Drop the pictures and repeat exactly from the "Rendered at 1500 by 844 pixels." line down to the last line of the entries below.

[Document understanding data]
● ● ● ●

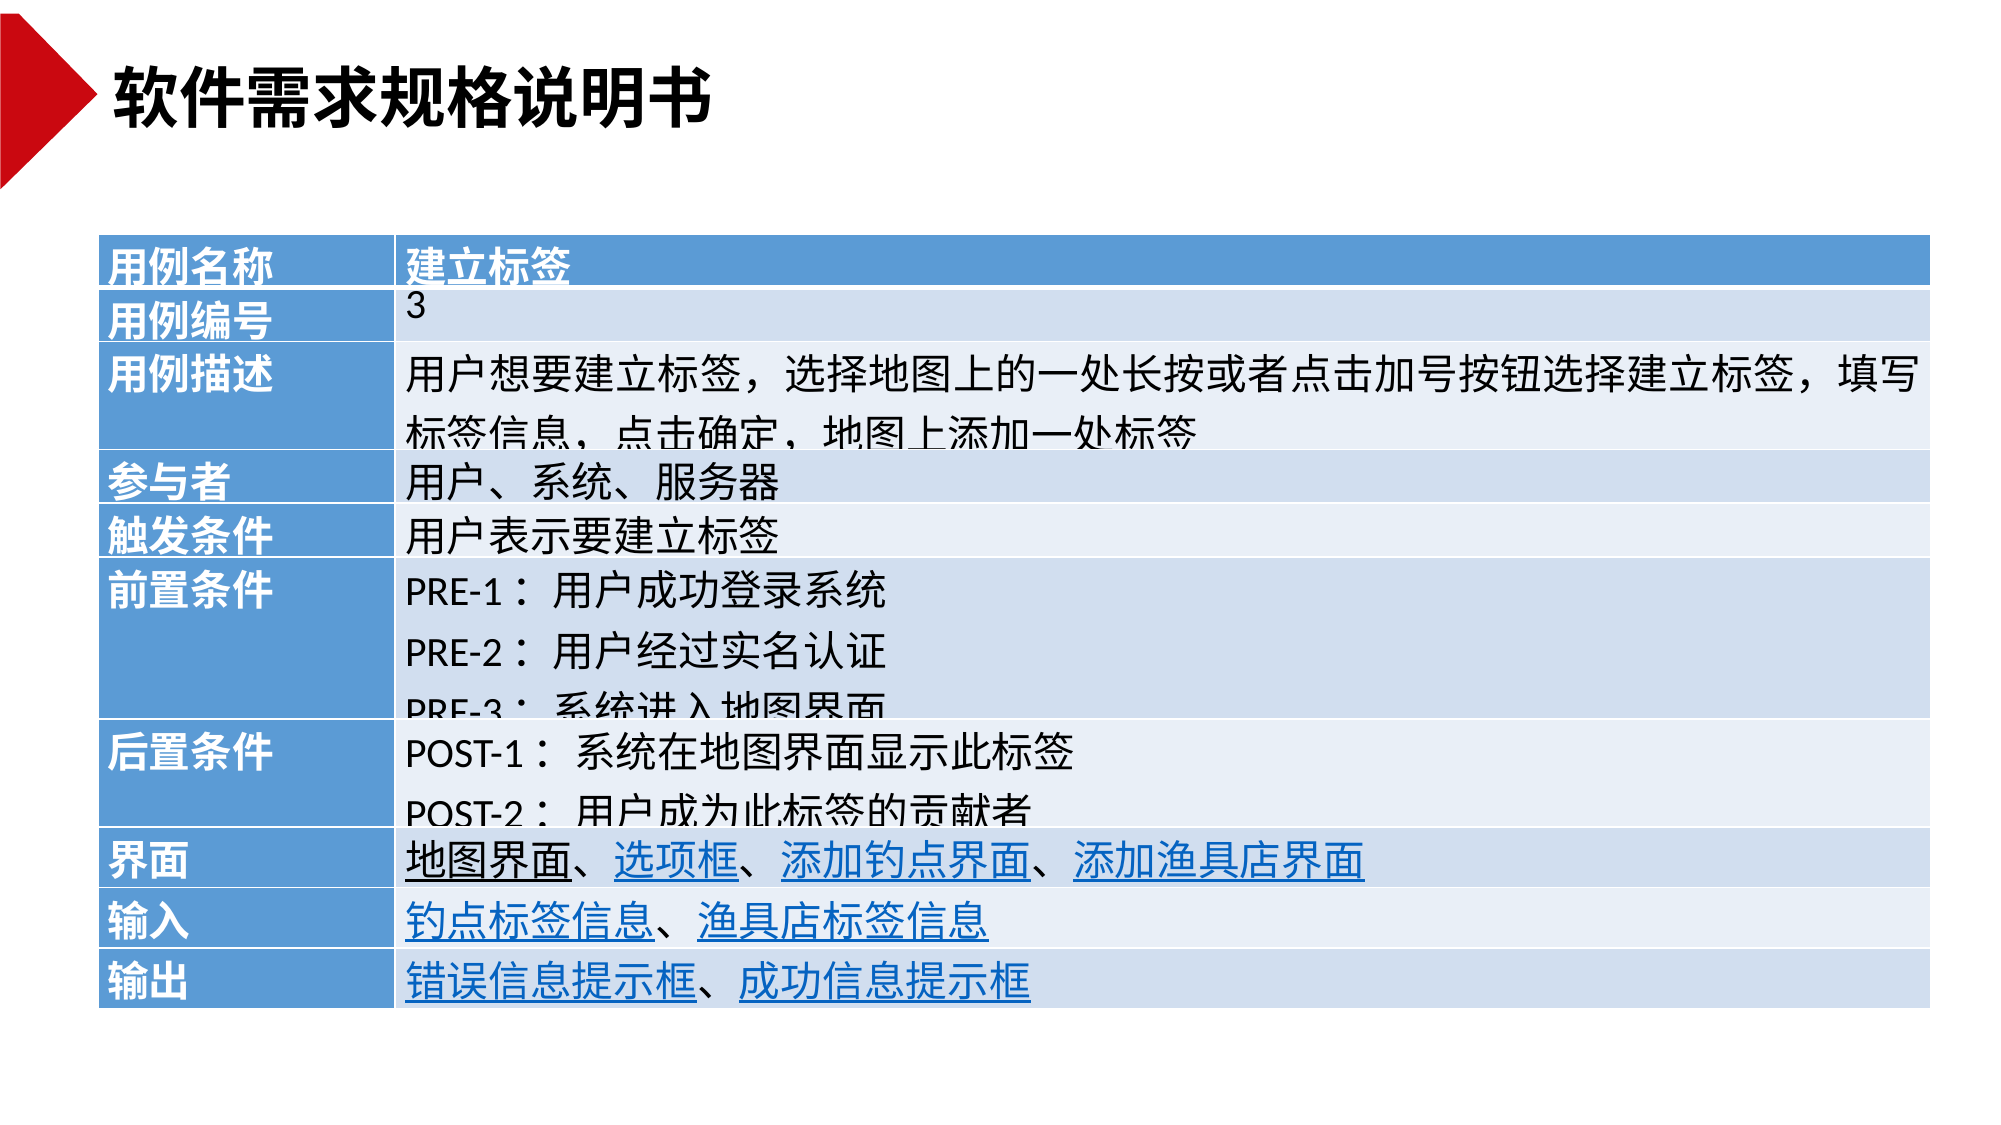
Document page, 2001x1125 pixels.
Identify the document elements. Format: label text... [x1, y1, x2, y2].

text_box [0, 12, 97, 192]
table_cell 用户想要建立标签，选择地图上的一处长按或者点击加号按钮选择建立标签，填写标签信息，点击确定，地图上添加一处标签 [396, 342, 1930, 449]
table_cell 用例编号 [99, 290, 394, 341]
table_cell 参与者 [99, 450, 394, 502]
table_cell 用例描述 [99, 342, 394, 449]
table_cell 用户、系统、服务器 [396, 450, 1930, 502]
table_cell POST-1：系统在地图界面显示此标签 POST-2：用户成为此标签的贡献者 [396, 720, 1930, 826]
table_cell 3 [396, 290, 1930, 341]
table_cell 地图界面、选项框、添加钓点界面、添加渔具店界面 [396, 828, 1930, 880]
table_cell 后置条件 [99, 720, 394, 826]
table_cell 界面 [99, 828, 394, 880]
table_cell 钓点标签信息、渔具店标签信息 [396, 882, 1930, 934]
table_cell 输出 [99, 936, 394, 988]
table_cell 前置条件 [99, 558, 394, 718]
table_header 用例名称 [99, 235, 394, 285]
table_header 建立标签 [396, 235, 1930, 285]
table_cell 用户表示要建立标签 [396, 504, 1930, 556]
table_cell 触发条件 [99, 504, 394, 556]
table_cell 错误信息提示框、成功信息提示框 [396, 936, 1930, 988]
table_cell 输入 [99, 882, 394, 934]
table_cell PRE-1：用户成功登录系统 PRE-2：用户经过实名认证 PRE-3：系统进入地图界面 [396, 558, 1930, 718]
text_box 软件需求规格说明书 [97, 48, 933, 144]
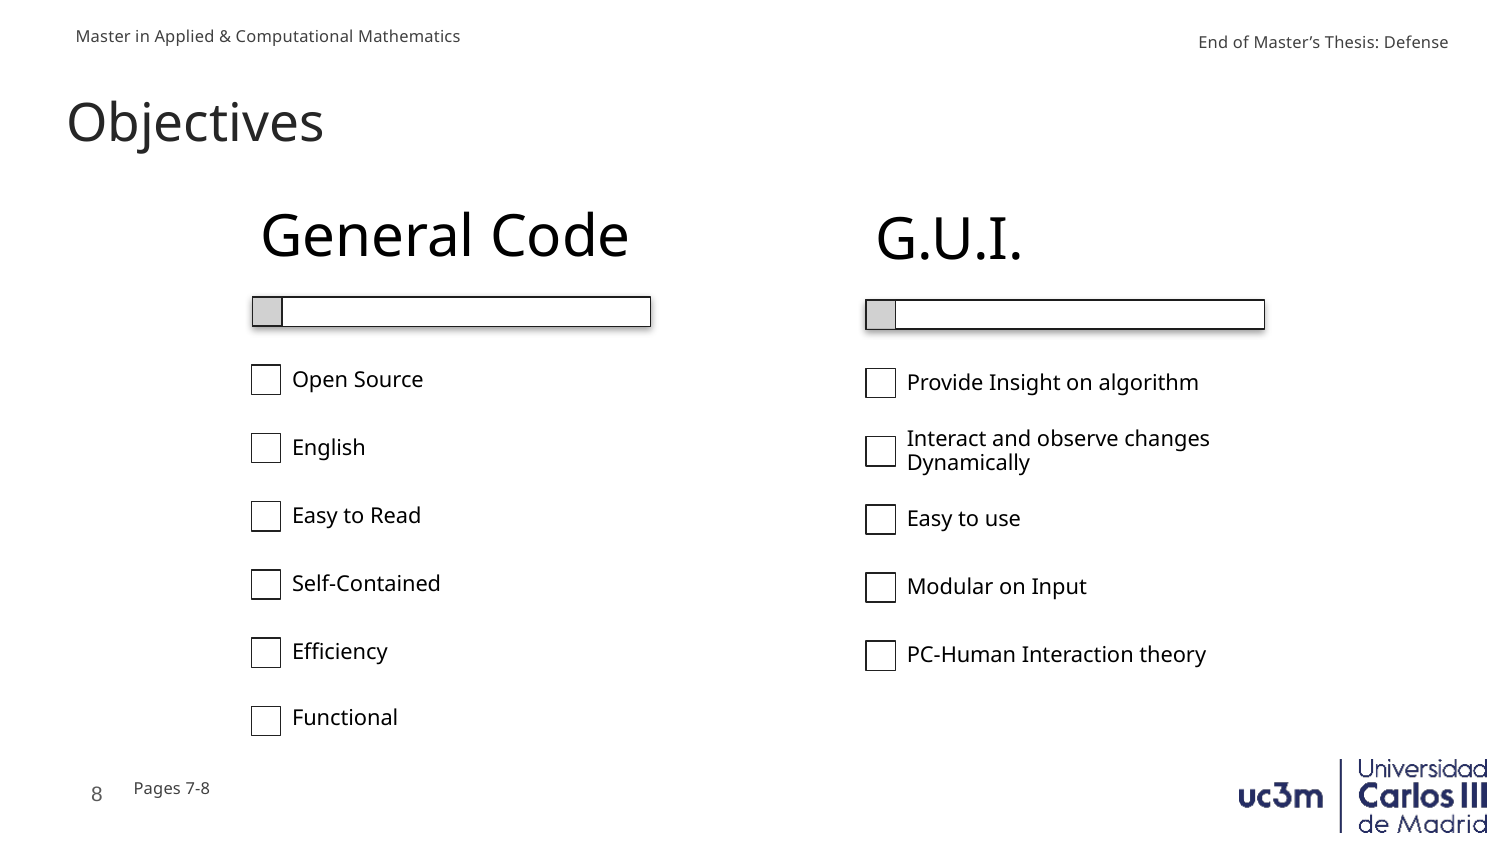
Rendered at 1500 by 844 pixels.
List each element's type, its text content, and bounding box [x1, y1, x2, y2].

title Objectives [51, 72, 1449, 167]
slide_number 8 [27, 761, 118, 826]
picture [1239, 759, 1487, 833]
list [92, 191, 1491, 753]
text_box Pages 7-8 [117, 768, 231, 808]
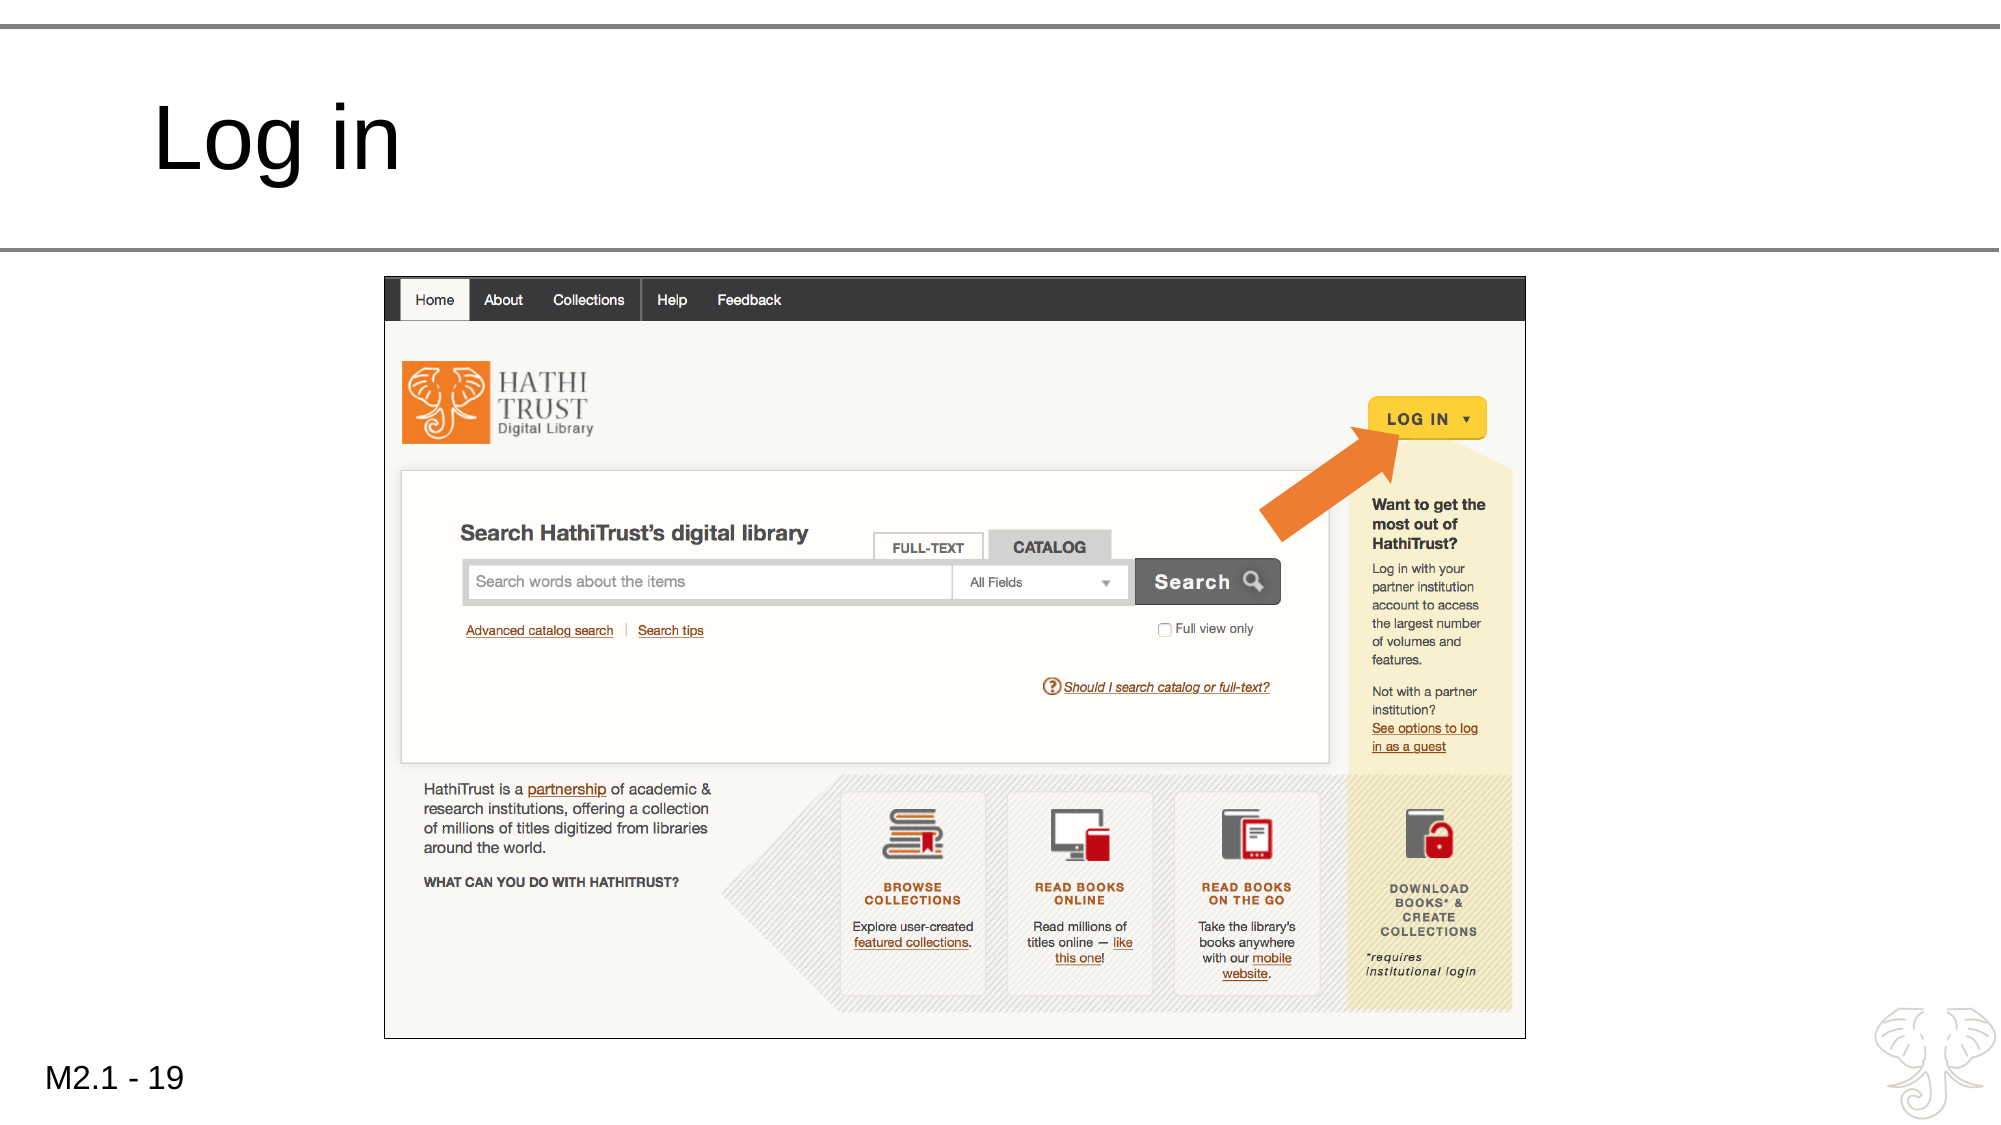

● ● ● ●

- _Task output_
Rendered at 1500 by 844 pixels.
List each element's type, its text content, and bounding box [x1, y1, x2, y2].

title Objectives [51, 72, 1449, 167]
slide_number 8 [27, 761, 118, 826]
picture [1239, 759, 1487, 833]
list [92, 191, 1491, 753]
text_box Pages 7-8 [117, 768, 231, 808]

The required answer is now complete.